++++ Provided text

Class ConflictResolver

java.lang.Object
org.eclipse.aether.util.graph.transformer.ConflictResolver
All Implemented Interfaces:
org.eclipse.aether.collection.DependencyGraphTransformer
Direct Known Subclasses:
ClassicConflictResolver, PathConflictResolver

public class ConflictResolver extends Object implements org.eclipse.aether.collection.DependencyGraphTransformer
Abstract base class for dependency graph transformers that resolve version and scope conflicts among dependencies. For a given set of conflicting nodes, one node will be chosen as the winner. How losing nodes are handled depends on the configured verbosity level: they may be removed entirely, have their children removed, or be left in place with conflict information. The exact rules by which a winning node and its effective scope are determined are controlled by user-supplied implementations of ConflictResolver.VersionSelector, ConflictResolver.ScopeSelector, ConflictResolver.OptionalitySelector and ConflictResolver.ScopeDeriver.

Available Implementations:

Implementation Selection Guide:

Usage Example:


 // Recommended: High-performance path-based resolver
 DependencyGraphTransformer transformer = new ChainedDependencyGraphTransformer(
     new PathConflictResolver(
         new NearestVersionSelector(),
         new JavaScopeSelector(),
         new SimpleOptionalitySelector(),
         new JavaScopeDeriver()),
     // other transformers...
 );

 // Legacy: Classic resolver for backward compatibility
 DependencyGraphTransformer legacyTransformer = new ChainedDependencyGraphTransformer(
     new ClassicConflictResolver(
         new NearestVersionSelector(),
         new JavaScopeSelector(),
         new SimpleOptionalitySelector(),
         new JavaScopeDeriver()),
     // other transformers...
 );
 

Verbosity Levels and Conflict Handling:

  • NONE (default): Creates a clean dependency tree without duplicate artifacts. Losing nodes are completely removed from the graph, so are cycles as well.
  • STANDARD: Retains losing nodes for analysis but removes their children to prevent duplicate dependencies. Special handling for version ranges: redundant nodes may still be removed if multiple versions of the same artifact exist. Losing nodes link back to the winner via NODE_DATA_WINNER and preserve original scope/optionality information. This mode removes cycles only, while conflict nodes/duplicates are left in place. Graphs in this verbosity level cannot be resolved, their purpose is for analysis only.
  • FULL: Preserves the complete original graph structure including all conflicts and cycles. All nodes remain with their children, but conflict information is recorded for analysis. Graphs in this verbosity level cannot be resolved, their purpose is for analysis only.
The verbosity level is controlled by the CONFIG_PROP_VERBOSE configuration property.

Conflict Metadata: In STANDARD and FULL modes, the keys NODE_DATA_ORIGINAL_SCOPE and NODE_DATA_ORIGINAL_OPTIONALITY are used to store the original scope and optionality of each node. Obviously, dependency trees with verbosity STANDARD or FULL are not suitable for artifact resolution unless a filter is employed to exclude the duplicate dependencies.

Conflict ID Processing Pipeline:

  1. ConflictMarker: Assigns conflict IDs based on GACE (groupId:artifactId:classifier:extension) coordinates, grouping artifacts that differ only in version (partitions the graph, assigning same conflict IDs to nodes belonging to same conflict group).
  2. ConflictIdSorter: Creates topological ordering of conflict IDs and detects cycles
  3. ConflictResolver implementation: Uses the sorted conflict IDs to resolve conflicts in dependency order
This transformer will query the keys TransformationContextKeys.CONFLICT_IDS, TransformationContextKeys.SORTED_CONFLICT_IDS, TransformationContextKeys.CYCLIC_CONFLICT_IDS for existing information about conflict ids. In absence of this information, it will automatically invoke the ConflictIdSorter to calculate it.

++++++++
++++ Dataset content

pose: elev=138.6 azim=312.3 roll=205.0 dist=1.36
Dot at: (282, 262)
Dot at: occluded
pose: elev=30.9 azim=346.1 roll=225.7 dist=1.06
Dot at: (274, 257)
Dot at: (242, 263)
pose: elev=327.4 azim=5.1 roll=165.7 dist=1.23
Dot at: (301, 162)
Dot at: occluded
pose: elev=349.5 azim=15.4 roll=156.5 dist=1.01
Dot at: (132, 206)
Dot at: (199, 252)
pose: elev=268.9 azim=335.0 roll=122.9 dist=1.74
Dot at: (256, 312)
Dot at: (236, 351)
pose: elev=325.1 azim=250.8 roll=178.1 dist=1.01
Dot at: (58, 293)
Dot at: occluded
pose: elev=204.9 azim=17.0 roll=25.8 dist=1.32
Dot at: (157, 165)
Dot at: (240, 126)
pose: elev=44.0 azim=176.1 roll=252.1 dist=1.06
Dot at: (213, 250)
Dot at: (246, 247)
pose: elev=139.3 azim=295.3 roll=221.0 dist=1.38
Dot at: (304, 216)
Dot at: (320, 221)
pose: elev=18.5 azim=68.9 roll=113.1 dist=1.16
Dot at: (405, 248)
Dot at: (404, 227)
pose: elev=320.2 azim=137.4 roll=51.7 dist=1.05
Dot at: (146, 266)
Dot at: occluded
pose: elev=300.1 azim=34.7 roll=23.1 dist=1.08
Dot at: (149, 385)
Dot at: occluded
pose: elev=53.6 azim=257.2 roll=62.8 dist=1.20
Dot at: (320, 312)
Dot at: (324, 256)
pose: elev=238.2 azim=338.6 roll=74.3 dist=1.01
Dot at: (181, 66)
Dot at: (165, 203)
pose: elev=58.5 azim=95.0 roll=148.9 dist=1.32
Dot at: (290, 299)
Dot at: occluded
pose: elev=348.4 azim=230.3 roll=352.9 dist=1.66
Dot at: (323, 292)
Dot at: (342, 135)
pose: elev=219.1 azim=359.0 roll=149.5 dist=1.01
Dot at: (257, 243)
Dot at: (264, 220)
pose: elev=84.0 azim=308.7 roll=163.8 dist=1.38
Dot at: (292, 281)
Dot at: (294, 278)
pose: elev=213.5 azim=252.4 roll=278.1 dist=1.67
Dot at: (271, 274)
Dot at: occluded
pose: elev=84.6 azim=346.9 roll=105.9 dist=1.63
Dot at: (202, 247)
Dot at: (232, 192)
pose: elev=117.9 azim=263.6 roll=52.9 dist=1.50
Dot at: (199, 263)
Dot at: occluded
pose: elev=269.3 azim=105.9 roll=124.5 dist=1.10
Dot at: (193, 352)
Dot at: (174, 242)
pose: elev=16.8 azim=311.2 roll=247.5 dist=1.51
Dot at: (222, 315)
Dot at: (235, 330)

++++++++

**Apply what you read**
- A) In the ConflictResolver documentation, which configuration property controls the verbosity level?
- B) Decide whether each statement agrees with the ConflictResolver documentation. Answer yes or no and quote the deciding words.
(i) In NONE mode, losing nodes are removed from the graph entirely.
(ii) Graphs produced at FULL verbosity can be resolved.
(iii) ConflictIdSorter assigns conflict IDs based on GACE coordinates.
The records play no part in what follows.

**Answers to the tasks**
- A) CONFIG_PROP_VERBOSE

- B)
(i) Yes: "Losing nodes are completely removed from the graph"
(ii) No: "Graphs in this verbosity level cannot be resolved, their purpose is for analysis only."
(iii) No: "ConflictMarker: Assigns conflict IDs based on GACE (groupId:artifactId:classifier:extension) coordinates"